Stored data entries:
▼
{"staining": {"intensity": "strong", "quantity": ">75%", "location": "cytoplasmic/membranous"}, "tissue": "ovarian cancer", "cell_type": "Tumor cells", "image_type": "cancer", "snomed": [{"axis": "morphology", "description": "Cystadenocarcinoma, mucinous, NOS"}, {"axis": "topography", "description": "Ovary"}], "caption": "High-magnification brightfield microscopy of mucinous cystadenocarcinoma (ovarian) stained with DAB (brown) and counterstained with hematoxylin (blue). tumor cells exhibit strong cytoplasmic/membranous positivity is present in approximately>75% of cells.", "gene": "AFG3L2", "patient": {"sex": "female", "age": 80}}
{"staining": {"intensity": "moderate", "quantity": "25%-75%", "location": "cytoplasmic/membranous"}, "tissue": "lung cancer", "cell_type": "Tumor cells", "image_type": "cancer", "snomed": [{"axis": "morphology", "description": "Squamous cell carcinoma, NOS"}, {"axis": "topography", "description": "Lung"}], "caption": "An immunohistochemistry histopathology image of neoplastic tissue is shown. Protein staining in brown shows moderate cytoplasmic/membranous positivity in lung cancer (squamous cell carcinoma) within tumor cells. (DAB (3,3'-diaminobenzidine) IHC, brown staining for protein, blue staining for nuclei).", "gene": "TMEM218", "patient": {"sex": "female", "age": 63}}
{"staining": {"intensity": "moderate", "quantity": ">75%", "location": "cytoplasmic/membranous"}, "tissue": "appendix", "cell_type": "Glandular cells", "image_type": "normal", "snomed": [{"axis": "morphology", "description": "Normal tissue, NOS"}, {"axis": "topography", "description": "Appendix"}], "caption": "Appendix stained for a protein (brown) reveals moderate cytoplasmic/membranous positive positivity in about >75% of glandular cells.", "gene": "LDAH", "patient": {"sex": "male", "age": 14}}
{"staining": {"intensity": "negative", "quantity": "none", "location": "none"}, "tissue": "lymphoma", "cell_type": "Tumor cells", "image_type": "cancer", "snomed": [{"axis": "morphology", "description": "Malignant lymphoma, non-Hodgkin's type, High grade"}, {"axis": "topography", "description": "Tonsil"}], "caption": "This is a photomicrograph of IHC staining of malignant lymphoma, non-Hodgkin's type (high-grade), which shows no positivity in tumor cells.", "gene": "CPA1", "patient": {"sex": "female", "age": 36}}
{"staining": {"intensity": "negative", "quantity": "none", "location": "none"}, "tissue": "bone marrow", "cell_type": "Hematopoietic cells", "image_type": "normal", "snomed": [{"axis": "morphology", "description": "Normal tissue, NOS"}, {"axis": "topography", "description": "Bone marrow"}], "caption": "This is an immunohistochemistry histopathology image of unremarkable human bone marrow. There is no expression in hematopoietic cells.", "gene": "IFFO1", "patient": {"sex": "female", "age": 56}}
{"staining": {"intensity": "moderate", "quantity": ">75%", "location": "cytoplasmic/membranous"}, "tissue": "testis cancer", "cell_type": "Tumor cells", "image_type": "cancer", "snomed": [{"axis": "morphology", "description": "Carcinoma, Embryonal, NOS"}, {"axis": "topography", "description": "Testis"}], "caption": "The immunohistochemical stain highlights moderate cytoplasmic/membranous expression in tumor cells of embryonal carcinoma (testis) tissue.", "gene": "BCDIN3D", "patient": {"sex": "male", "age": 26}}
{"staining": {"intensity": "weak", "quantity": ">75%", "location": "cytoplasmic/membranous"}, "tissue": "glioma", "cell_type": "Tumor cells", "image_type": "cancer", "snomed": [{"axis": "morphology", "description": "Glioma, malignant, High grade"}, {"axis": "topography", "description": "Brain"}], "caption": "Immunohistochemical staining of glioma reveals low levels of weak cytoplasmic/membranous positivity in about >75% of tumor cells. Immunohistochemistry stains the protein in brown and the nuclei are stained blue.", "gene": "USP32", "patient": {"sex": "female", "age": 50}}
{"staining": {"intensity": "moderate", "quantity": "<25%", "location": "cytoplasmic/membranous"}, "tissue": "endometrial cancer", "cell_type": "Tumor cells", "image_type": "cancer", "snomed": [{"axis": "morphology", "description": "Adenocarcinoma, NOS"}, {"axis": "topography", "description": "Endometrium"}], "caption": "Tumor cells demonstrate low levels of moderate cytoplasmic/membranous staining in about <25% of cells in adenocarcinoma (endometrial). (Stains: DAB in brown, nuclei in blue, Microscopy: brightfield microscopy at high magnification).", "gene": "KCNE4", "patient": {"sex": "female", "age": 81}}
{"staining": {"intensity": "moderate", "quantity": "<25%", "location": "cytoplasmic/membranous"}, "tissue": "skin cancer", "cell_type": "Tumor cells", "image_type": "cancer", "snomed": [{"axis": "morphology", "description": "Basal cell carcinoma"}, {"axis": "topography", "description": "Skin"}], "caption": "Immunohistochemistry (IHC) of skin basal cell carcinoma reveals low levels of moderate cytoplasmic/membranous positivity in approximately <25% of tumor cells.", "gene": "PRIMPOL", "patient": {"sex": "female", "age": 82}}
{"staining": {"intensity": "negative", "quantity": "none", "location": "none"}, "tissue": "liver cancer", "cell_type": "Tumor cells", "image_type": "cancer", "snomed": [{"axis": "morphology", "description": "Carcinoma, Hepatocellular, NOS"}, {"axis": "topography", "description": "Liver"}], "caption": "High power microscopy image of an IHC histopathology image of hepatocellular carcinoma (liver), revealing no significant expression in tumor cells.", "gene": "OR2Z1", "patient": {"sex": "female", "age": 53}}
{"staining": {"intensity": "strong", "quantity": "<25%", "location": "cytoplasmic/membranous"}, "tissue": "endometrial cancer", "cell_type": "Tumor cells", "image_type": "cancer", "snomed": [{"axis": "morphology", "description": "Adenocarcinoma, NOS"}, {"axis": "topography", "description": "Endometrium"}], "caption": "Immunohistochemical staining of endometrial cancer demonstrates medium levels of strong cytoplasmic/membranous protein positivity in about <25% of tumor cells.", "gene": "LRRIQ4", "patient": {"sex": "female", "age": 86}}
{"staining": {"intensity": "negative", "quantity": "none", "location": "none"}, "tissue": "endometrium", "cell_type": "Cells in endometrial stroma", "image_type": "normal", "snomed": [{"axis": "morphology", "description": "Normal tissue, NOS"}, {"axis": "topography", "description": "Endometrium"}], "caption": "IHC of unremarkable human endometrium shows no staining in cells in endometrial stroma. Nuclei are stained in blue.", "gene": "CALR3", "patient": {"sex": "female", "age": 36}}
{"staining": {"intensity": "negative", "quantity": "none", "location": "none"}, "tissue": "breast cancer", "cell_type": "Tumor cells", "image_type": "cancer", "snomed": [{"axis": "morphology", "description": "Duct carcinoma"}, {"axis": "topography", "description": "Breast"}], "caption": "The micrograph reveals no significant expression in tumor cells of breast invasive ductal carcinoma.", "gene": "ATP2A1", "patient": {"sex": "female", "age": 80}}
▲
◆ **Task details**: Collect the lines of the data that carry the word "normal".

◆ **Completed exercise**:
{"staining": {"intensity": "moderate", "quantity": ">75%", "location": "cytoplasmic/membranous"}, "tissue": "appendix", "cell_type": "Glandular cells", "image_type": "normal", "snomed": [{"axis": "morphology", "description": "Normal tissue, NOS"}, {"axis": "topography", "description": "Appendix"}], "caption": "Appendix stained for a protein (brown) reveals moderate cytoplasmic/membranous positive positivity in about >75% of glandular cells.", "gene": "LDAH", "patient": {"sex": "male", "age": 14}}
{"staining": {"intensity": "negative", "quantity": "none", "location": "none"}, "tissue": "bone marrow", "cell_type": "Hematopoietic cells", "image_type": "normal", "snomed": [{"axis": "morphology", "description": "Normal tissue, NOS"}, {"axis": "topography", "description": "Bone marrow"}], "caption": "This is an immunohistochemistry histopathology image of unremarkable human bone marrow. There is no expression in hematopoietic cells.", "gene": "IFFO1", "patient": {"sex": "female", "age": 56}}
{"staining": {"intensity": "negative", "quantity": "none", "location": "none"}, "tissue": "endometrium", "cell_type": "Cells in endometrial stroma", "image_type": "normal", "snomed": [{"axis": "morphology", "description": "Normal tissue, NOS"}, {"axis": "topography", "description": "Endometrium"}], "caption": "IHC of unremarkable human endometrium shows no staining in cells in endometrial stroma. Nuclei are stained in blue.", "gene": "CALR3", "patient": {"sex": "female", "age": 36}}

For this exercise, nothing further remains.